***** Records provided *****
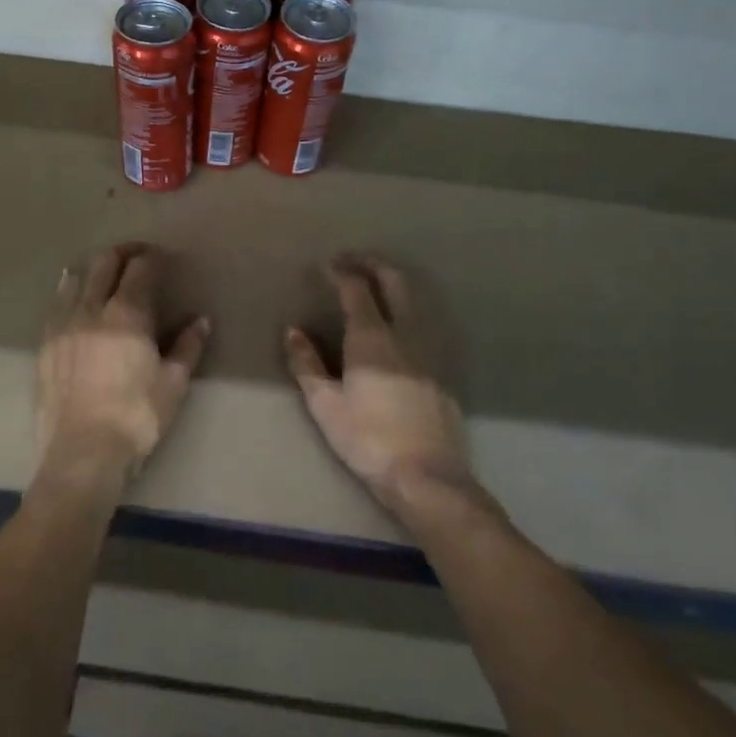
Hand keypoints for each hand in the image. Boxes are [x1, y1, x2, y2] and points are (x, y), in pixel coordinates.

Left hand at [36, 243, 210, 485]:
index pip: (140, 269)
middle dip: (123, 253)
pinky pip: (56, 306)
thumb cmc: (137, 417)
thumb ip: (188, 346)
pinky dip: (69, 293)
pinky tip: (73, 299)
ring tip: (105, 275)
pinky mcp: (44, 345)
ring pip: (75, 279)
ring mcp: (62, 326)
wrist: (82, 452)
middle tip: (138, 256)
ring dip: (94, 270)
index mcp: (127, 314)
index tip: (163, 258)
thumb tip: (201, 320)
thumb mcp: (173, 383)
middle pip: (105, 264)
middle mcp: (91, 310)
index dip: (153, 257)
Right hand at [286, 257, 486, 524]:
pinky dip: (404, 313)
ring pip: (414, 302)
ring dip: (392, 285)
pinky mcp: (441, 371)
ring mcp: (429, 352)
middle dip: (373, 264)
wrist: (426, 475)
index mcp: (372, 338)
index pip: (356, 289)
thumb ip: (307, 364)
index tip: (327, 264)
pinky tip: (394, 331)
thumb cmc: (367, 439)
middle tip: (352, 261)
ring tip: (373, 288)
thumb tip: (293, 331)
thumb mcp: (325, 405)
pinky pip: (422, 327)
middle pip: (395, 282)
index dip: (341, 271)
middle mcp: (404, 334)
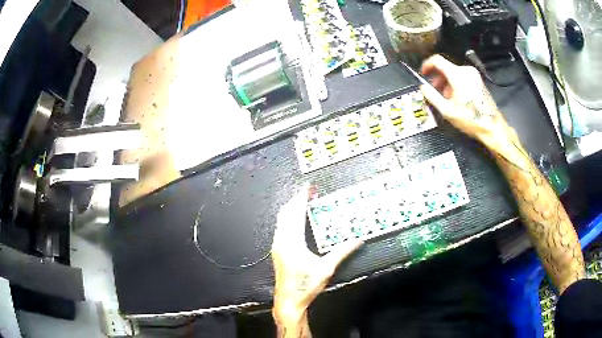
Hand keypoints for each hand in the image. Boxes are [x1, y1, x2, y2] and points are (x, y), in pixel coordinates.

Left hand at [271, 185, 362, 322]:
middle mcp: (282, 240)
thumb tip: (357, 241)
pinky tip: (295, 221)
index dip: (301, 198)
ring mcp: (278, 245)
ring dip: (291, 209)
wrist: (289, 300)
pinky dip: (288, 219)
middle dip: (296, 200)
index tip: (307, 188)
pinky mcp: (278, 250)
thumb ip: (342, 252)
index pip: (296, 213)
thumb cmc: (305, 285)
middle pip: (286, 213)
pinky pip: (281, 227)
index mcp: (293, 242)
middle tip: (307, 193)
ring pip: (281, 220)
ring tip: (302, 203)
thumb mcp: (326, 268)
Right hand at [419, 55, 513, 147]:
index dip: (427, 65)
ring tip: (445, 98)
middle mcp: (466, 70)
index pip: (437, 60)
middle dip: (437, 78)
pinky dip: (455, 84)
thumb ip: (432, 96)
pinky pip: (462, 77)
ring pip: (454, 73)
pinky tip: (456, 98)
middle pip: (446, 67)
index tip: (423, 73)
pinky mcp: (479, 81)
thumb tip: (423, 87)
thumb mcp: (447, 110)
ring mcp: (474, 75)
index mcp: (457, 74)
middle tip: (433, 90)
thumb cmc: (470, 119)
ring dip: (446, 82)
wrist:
*****
◆ What you need to do:
Write out the records above exactly. Begin with the first line, end with the line holding "middle dip: (373, 264)", and drop the pictures.

◆ Task result:
Hand keypoints for each hand in the image. Boxes are [x1, y1, x2, y2] and points are (x, y), in pixel coordinates.

Left hand at [36, 243, 210, 485]:
index pip: (140, 269)
middle dip: (123, 253)
pinky pip: (56, 306)
thumb cmc: (137, 417)
thumb ip: (188, 346)
pinky dip: (69, 293)
pinky tip: (73, 299)
ring tip: (105, 275)
pinky mcp: (44, 345)
ring pip: (75, 279)
ring mcp: (62, 326)
wrist: (82, 452)
middle tip: (138, 256)
ring dip: (94, 270)
index mcp: (127, 314)
index tip: (163, 258)
thumb tip: (201, 320)
thumb mcp: (173, 383)
middle pip: (105, 264)
middle mcp: (91, 310)
index dip: (153, 257)
Right hand at [286, 257, 486, 524]:
pinky dip: (404, 313)
ring pip: (414, 302)
ring dip: (392, 285)
pinky mcp: (441, 371)
ring mcp: (429, 352)
middle dip: (373, 264)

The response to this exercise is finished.